Anyone and everyone can surface as the target of media viciousness, or the garden variety found in your local supermarket, in the middle seat of your economy class flight, in your workplace, gym or on the lawn of your home if you happen to put up a sign advertising a political candidate that someone else doesn't like. Fist fights are the new way of saying hello.

That this culture is catalyzed by guns is not hard to see. The more aggressive people are in the USA the more they are likely to own multiple kinds of weapons, including those that cost a third of their monthly salary but are worth it because they make you safe and secure, which means capable of storm trooping at the state capital if you don't like what your governor is doing. Guns were originally meant to empower Americans to form militias in case the state went haywire and tried to remove their rights. They are now the mood-stimulant for crowd-sourced eruption. Waving the gun is now taken to be an expression of liberty.

This is in part the legacy of a settler culture in which the gun was the safeguard of life, liberty and the pursuit of sovereignty over land and peoples within. The gun became understood as the instrument of destiny, recapitulated in endless Westerns about life before the institutions of law and governance were put in place on the American frontiers, and where the sheriff was exactly as good as his gun. The key to the mythology of the Western as a film genre is that the violence is understood to be redeemable.

Whether righteous revenge of brother against brother (as in the films of Anthony Mann) or against marauding Indians, or the gunshot of the good guy against the criminal gang (Gary Cooper forsaking his darling on this their wedding day to fight Frank James and his gang because no one else will) the violence was justified by the project of settling, by the terms of life on the frontier. The act of settling being a sacred American vow, codified by James Madison, fifth President of the United States, as "manifest destiny". In the absence of law, and of political structure (in the wild west) character means everything, and quickly became a core settler value, an article of American Heritage, to the point where in the 2008 Presidential Election John McCain was praised as a guy who should be president because he had character.

******************************

### Things to do
1. Copy everything in the essay on American gun culture from "Anyone and everyone" down to "of saying hello.".
2. Write what comes next in the essay on American gun culture, picking up after its final sentence.

### Material shown
******************************

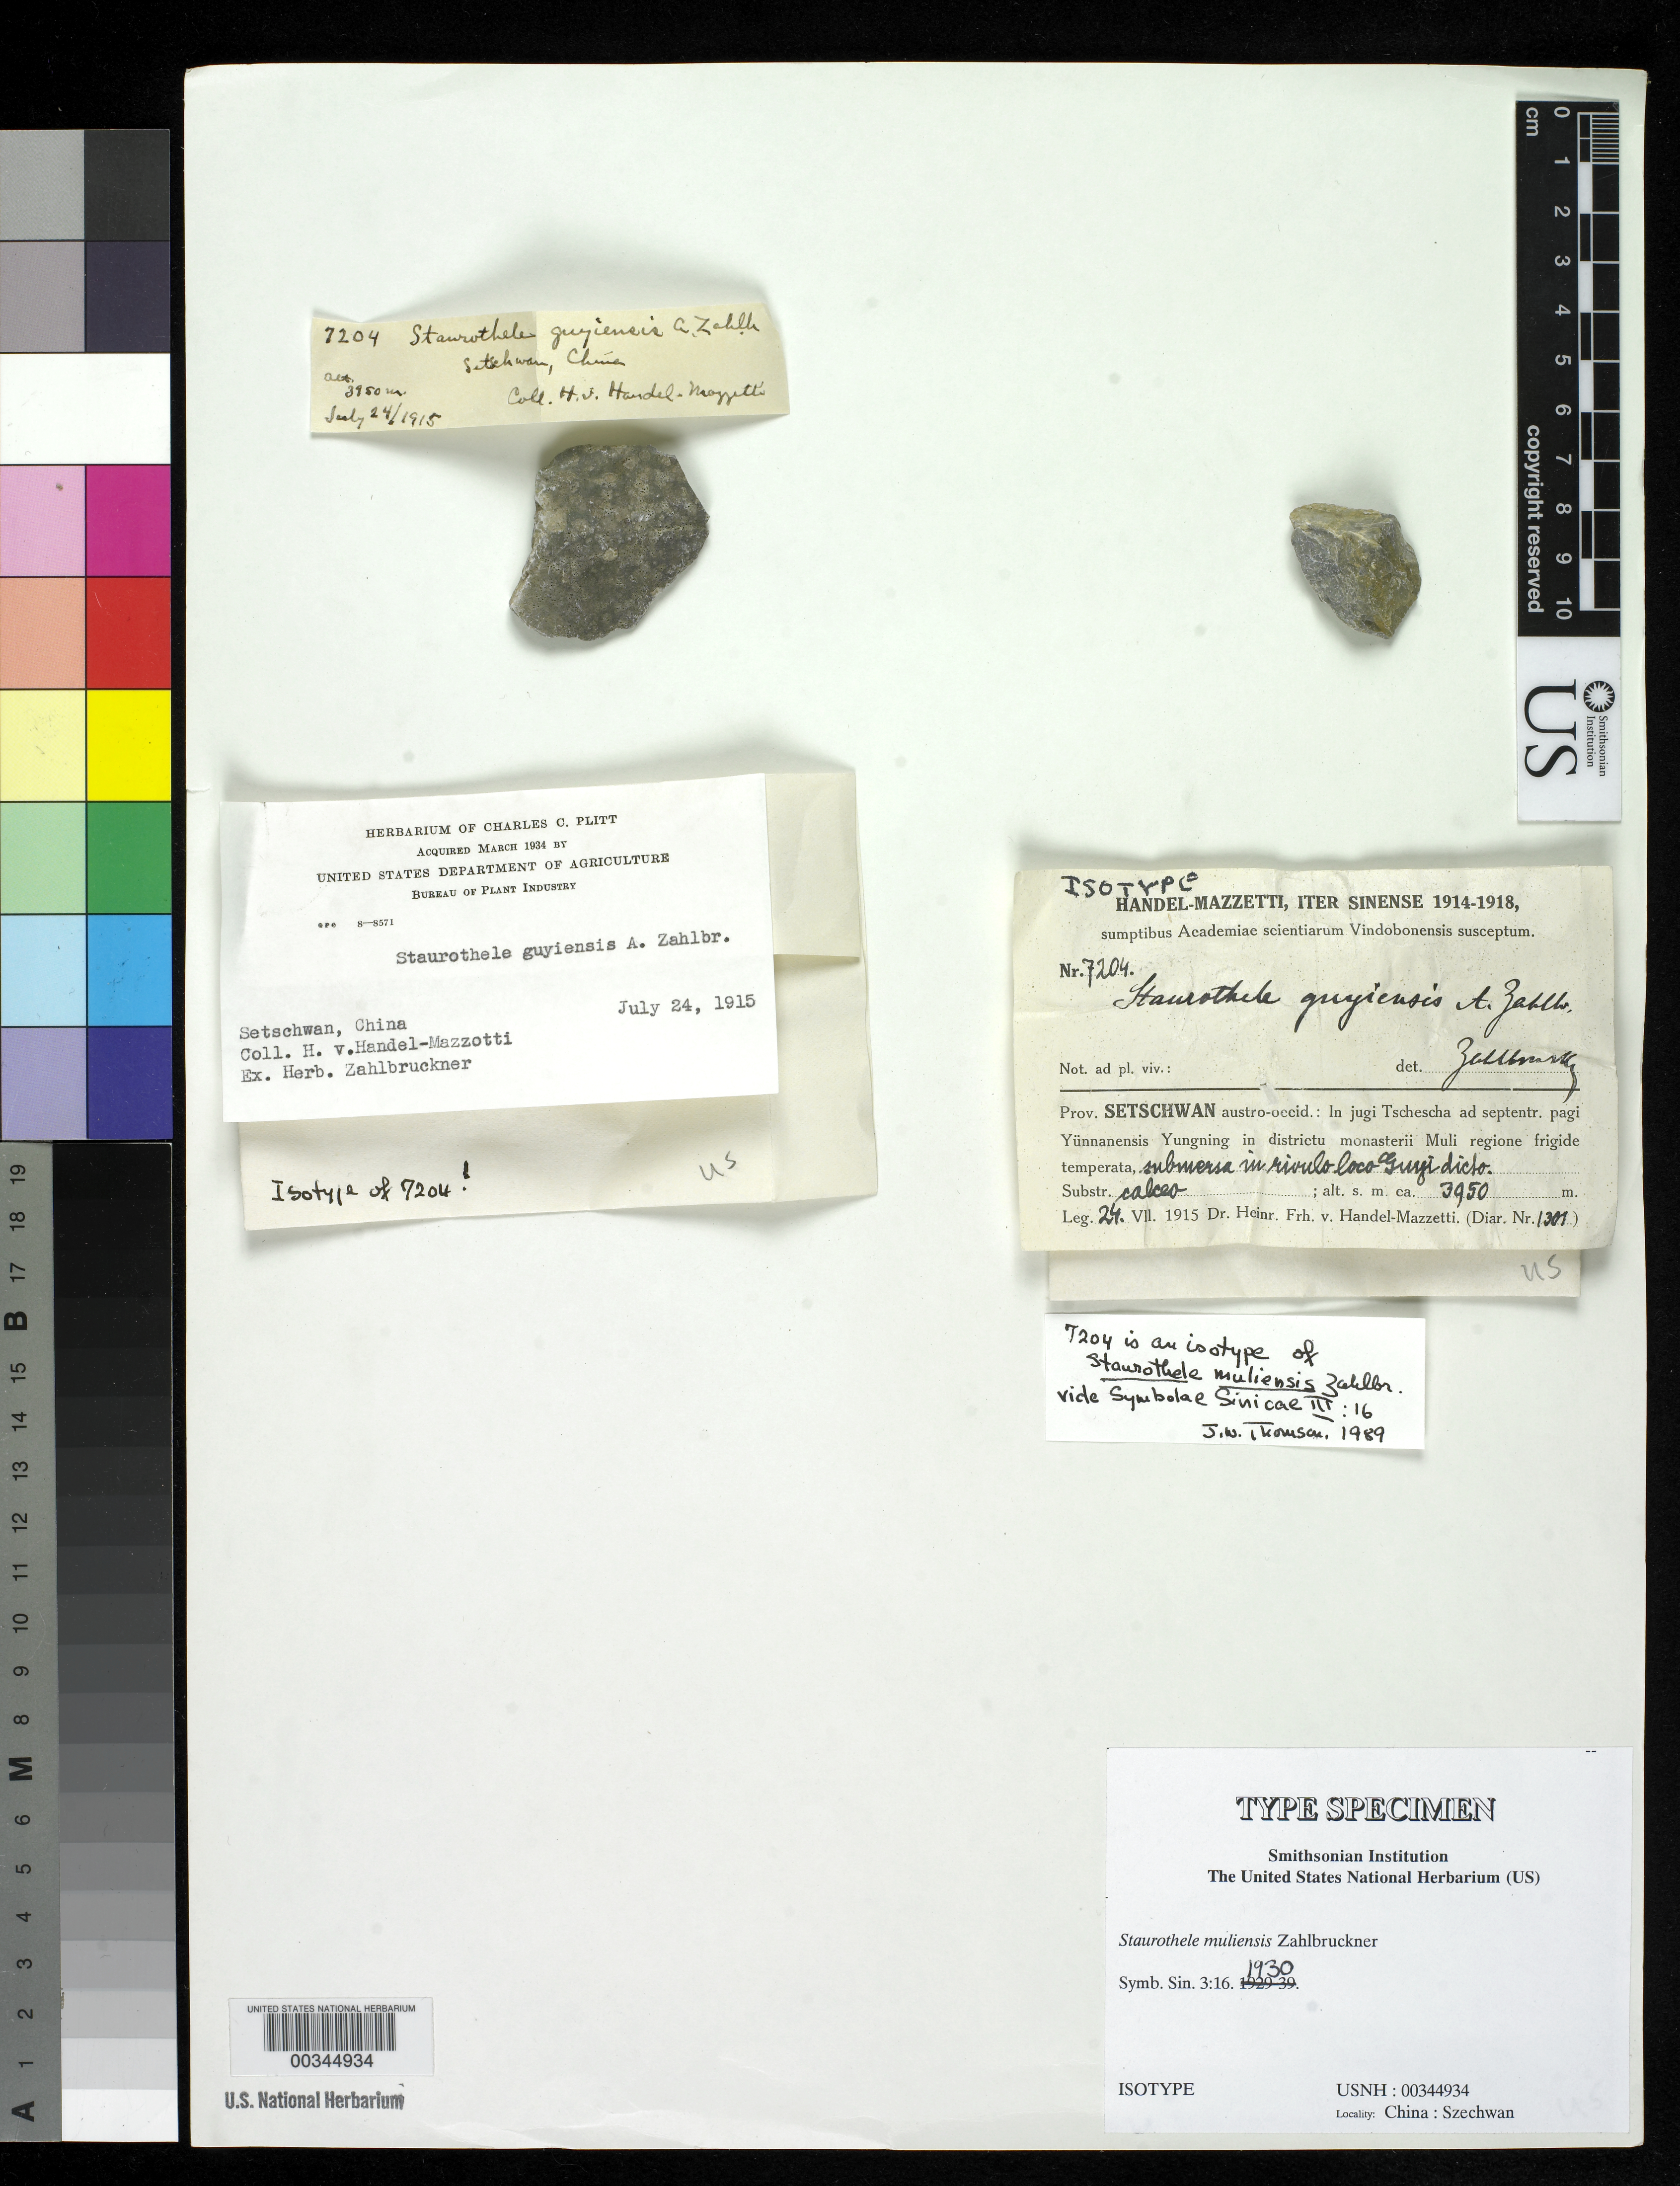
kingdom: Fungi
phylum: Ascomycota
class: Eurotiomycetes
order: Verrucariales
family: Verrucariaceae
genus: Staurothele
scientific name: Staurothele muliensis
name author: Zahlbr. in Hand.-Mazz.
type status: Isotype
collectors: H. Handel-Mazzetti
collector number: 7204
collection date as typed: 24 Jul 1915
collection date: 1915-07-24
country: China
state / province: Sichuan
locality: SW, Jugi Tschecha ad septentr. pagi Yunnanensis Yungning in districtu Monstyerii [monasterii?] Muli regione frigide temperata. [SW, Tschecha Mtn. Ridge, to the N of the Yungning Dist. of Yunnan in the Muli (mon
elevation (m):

******************************

### Answers given
1.
Anyone and everyone can surface as the target of media viciousness, or the garden variety found in your local supermarket, in the middle seat of your economy class flight, in your workplace, gym or on the lawn of your home if you happen to put up a sign advertising a political candidate that someone else doesn't like. Fist fights are the new way of saying hello.

2.
The heritage of gun in relation to quality of character has however disappeared with Trump. For whom character is simply a celebrity function, a way of calling attention to self and building his base. Character is charisma, and amazingly, the core of charisma had become aggression. Aggression is its own justification, its own aesthetic. Trump takes pleasure in it and his base the same. It is a license to bend fact to fury. It is not so much that aggression destroys facts as that it licenses them to come into existence, as if through an act of media-driven prestidigitation. Aggression is what Michel Foucault would call the source of the creation of new knowledge.

This is a remarkable distortion of the concept of liberty. Liberty is now the freedom to invent once you and your base are angry enough. Aggression is felt to be the source of individual liberty, so that not wearing a mask becomes its icon. Or concealed carry. Aggression is the route to truth. The correlative of liberty in place since the natural rights theories of John Locke, underlying the founding documents of the United States, namely the recognition that liberty ought to carry responsibility to the Commons, with each taking seriously the freedom of others, has evaporated. Individual liberty is the right to selfishness. And selfishness the cognitive form through which facts are grasped, that is, made up.

What we have in America is the misdirection of anger--which ought to be addressed to the one percent and their takeover of government--into a culture of viciousness wherein acute disempowerment is turned into the pleasure of group hatred. This hatred then reactivates already present channels of racist nationalism into new forms of inflammation. I do believe Trump is a racist but I also believe as a member of his class he wishes to cultivate racist nationalism as a deflection from what should be the proper object of a dispossessed working class' fury: he himself and his gang and his opening of the state to neo-liberal crooks. And so the two Trumps--international "plutocrat" and racist nationalist, work in harmony. It is a most sour chord sequence, a voice-leading without cadence. Without leadership.

The American nation state has not even begun to think about how it can become sustainable, much less equitable, in an age of financial capital. Until the international culture of capital gains is seriously changed the nation state will remain insolvent, and the culture of viciousness will remain. And nationalism will have the liability of enacting ownership of the state only through aggressive, virulent means.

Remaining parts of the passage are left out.